= Kadambankulam =

Village in Tamil Nadu, India

Kadambankulam is a small village in the Radhapuram taluk of Tirunelveli District, Tamil Nadu in southern India. It is seven kilometers from the larger town of Valliyur. Kadambankulam, a hamlet in the extreme south of Valliyur, covers an area of 30 km^{2}. As the major occupation of the villagers is agriculture, around 60% of the area is covered by agricultural land. Kadambankulam enjoys a tropical climate with an average temperature of 31˚C. It has an average annual rainfall of 150 cm, receiving rain both from the Southwest Monsoon and the Northeast Monsoon. Kadambankulam has a population of around 6,000, out of which 3,100 are men and 2,900 are women. Everyone in this village is a member of Ayyavazhi, a monistic belief system closely linked with Hinduism. Kadambankulam is the only known village where all the people belong to the same religion and live as a single community.

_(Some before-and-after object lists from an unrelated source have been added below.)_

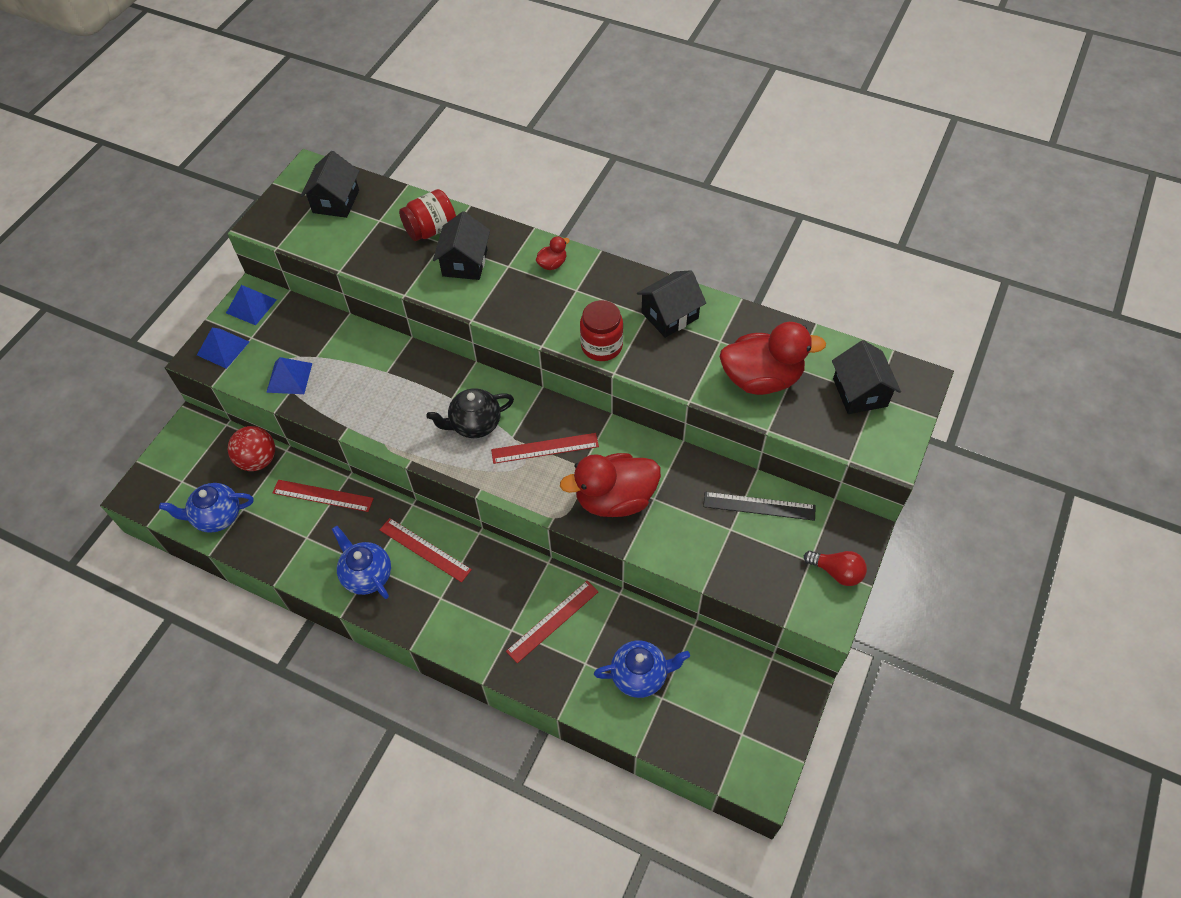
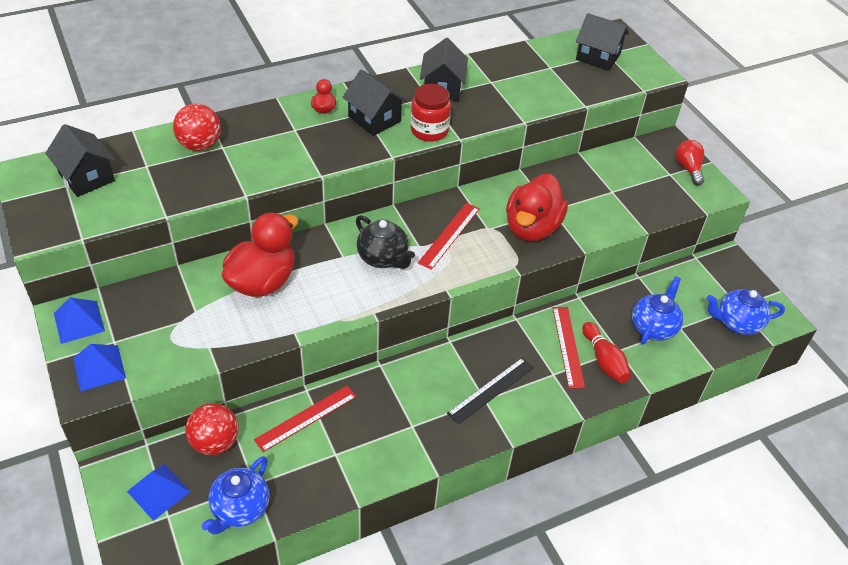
camera: 55 degrees left, 10 degrees down
blue pyramid [266,357,312,394] -> blue pyramid moved to [127,464,191,521]
blue teapot [332,526,391,599] -> blue teapot moved to [706,289,785,335]
red ruler [380,518,472,582] -> none
red jar [399,189,456,241] -> red ball [173,104,221,151]
black teapot [426,388,514,438] -> black teapot turned 60 degrees counterclockwise [356,215,415,269]
black house [433,211,490,280] -> black house moved to [343,70,407,136]
black ruler [703,492,816,521] -> black ruler moved to [447,357,534,425]
red duck [720,322,826,395] -> red duck moved to [222,212,298,297]
red light bulb [804,551,867,586] -> red light bulb turned 75 degrees counterclockwise [676,140,704,186]
none -> red bowling pin [582,322,631,383]

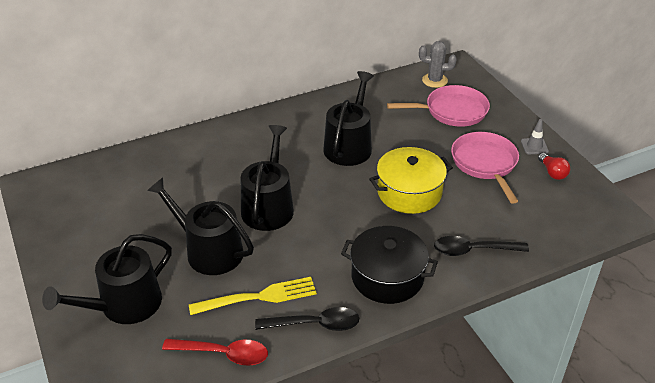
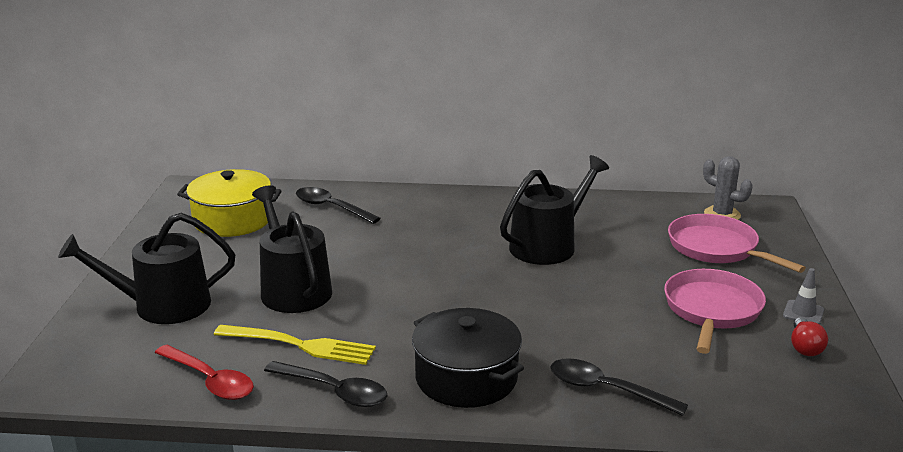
camera: 30 degrees right, 15 degrees down
black watering can [241,125,294,231] -> none
yellow pot [369,147,453,214] -> yellow pot moved to [177,169,282,237]
pink pan [387,85,490,127] -> pink pan turned 150 degrees counterclockwise [668,214,806,273]
none -> black spoon [296,187,381,224]

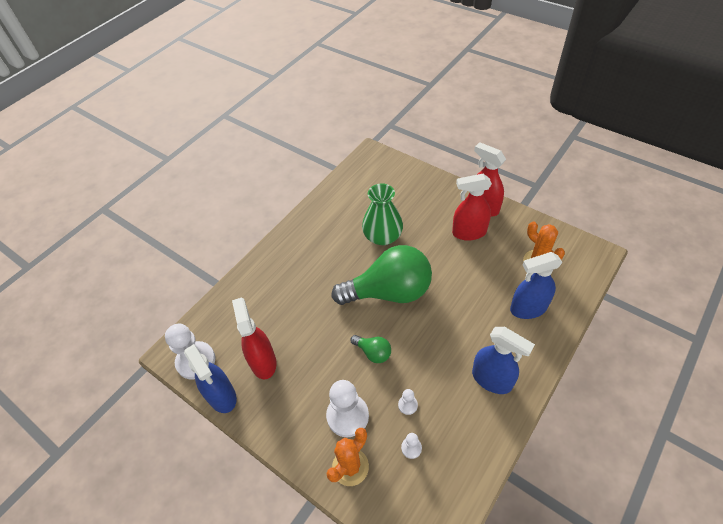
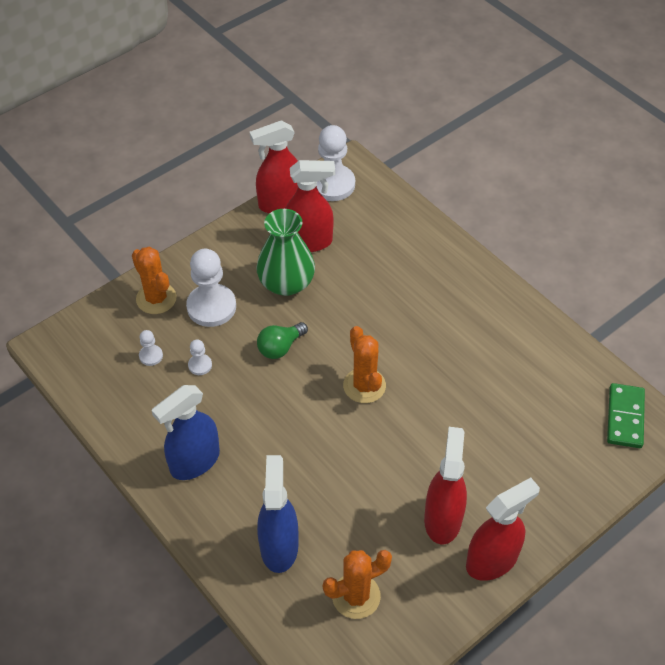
camera: 100 degrees right, 0 degrees up
blue spray bottle [184,344,237,413] -> red spray bottle [250,120,298,213]
green light bulb [332,245,432,305] -> orange cactus [343,326,386,403]
green vase [362,183,403,245] -> green vase moved to [256,209,315,296]
none -> green domino [607,383,645,448]

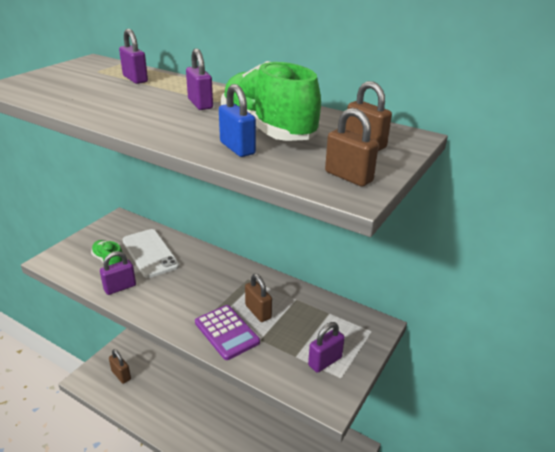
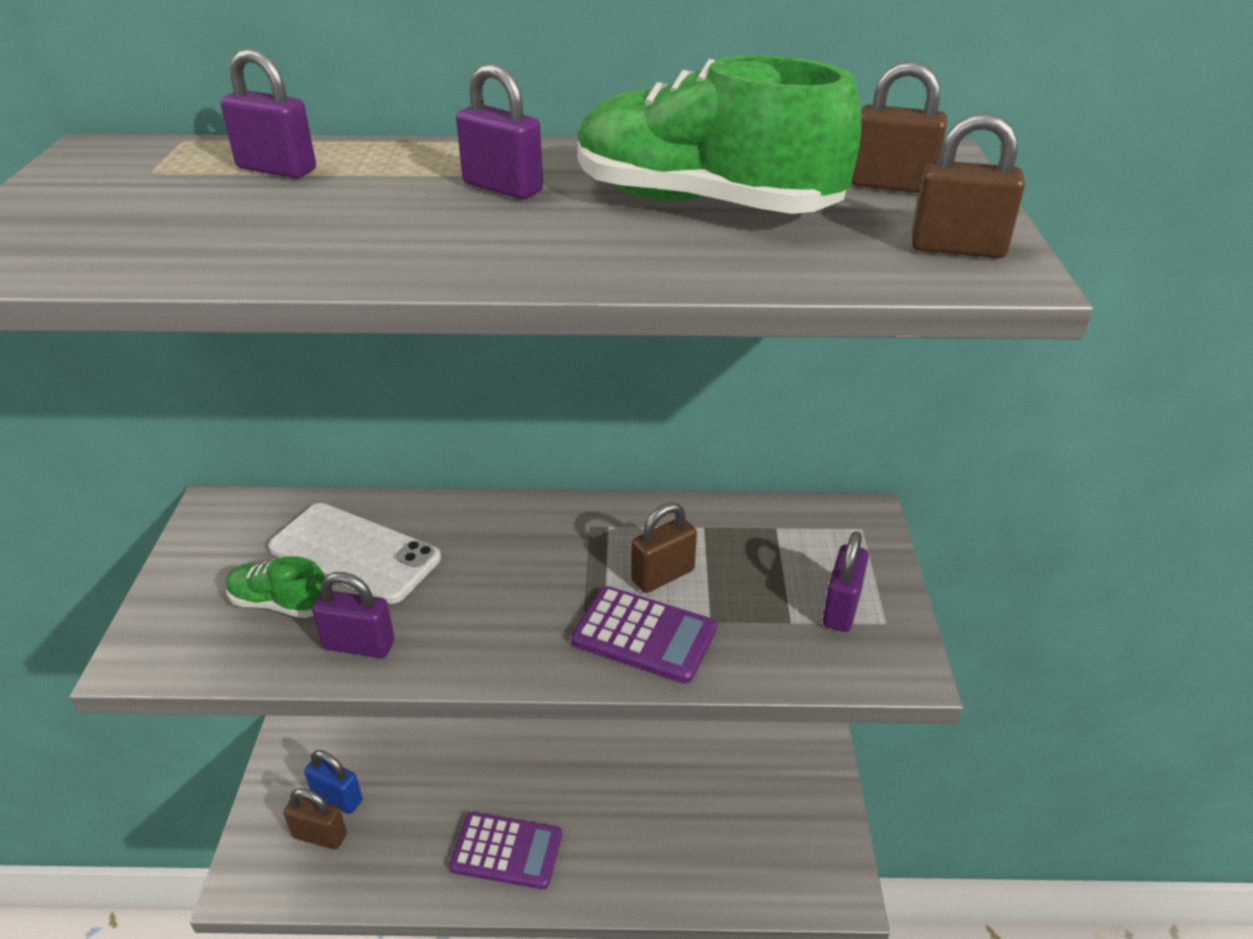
camera: 30 degrees left, 5 degrees up
purple padlock [100,251,136,295] -> purple padlock turned 75 degrees clockwise [312,572,395,658]
blue padlock [219,84,256,157] -> blue padlock moved to [304,750,362,814]
brown padlock [245,274,272,322] -> brown padlock turned 60 degrees counterclockwise [631,503,697,593]
none -> purple calculator [449,812,562,889]

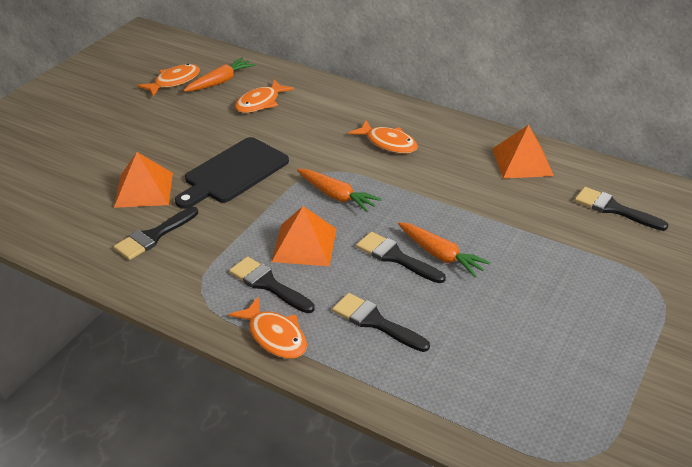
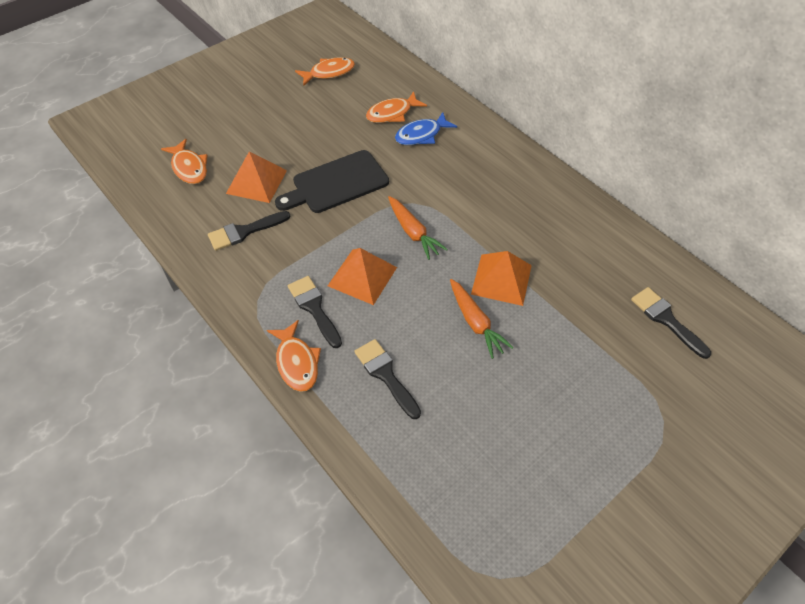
camera: 20 degrees right, 15 degrees up
orange carrot [184,58,255,92] -> none
orange fish [348,120,418,154] -> orange fish moved to [161,139,207,184]
black brush [356,232,446,283] -> none
orange pyramid [492,125,554,179] -> orange pyramid moved to [471,251,532,306]
none -> blue fish [395,112,457,145]

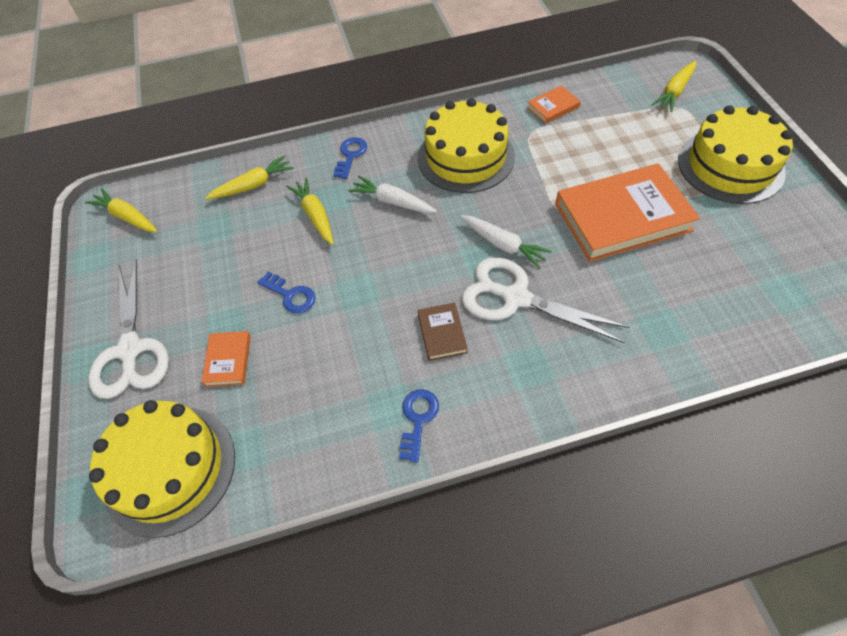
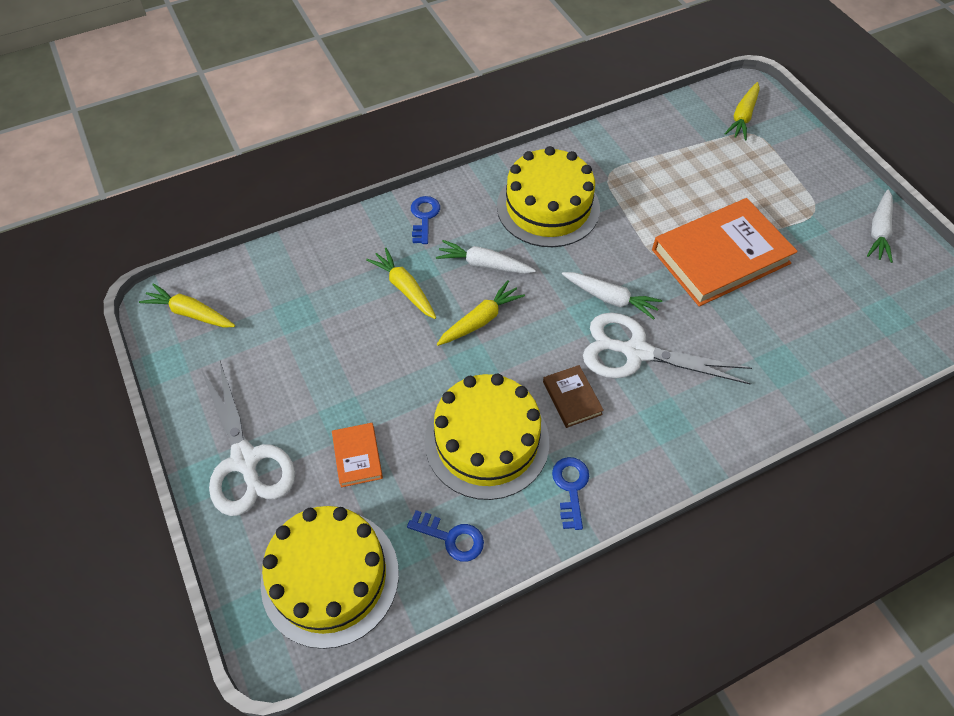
camera: 15 degrees left, 0 degrees up
yellow carrot [205,155,294,199] -> yellow carrot moved to [437,281,525,346]
blue key [257,272,315,314] -> blue key moved to [407,510,484,562]
orange book [527,85,581,124] -> none
yellow cake [678,105,793,204] -> yellow cake moved to [425,374,549,500]
none -> white carrot [867,189,893,263]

Kadambankulam is known for its red soil, which is fertile and rich in minerals. The major agricultural crops are rice and plantains. Groundnut and vegetables are also cultivated in the area. Many rare herbal plants of medicinal value are also available. Villagers take their water from wells and a pond in the village with channels that supply water to the fields. People adopt natural means for ploughing, weeding and other agricultural activities. They mainly depend on manpower. This helps many women to earn their living by being employed, either directly or indirectly.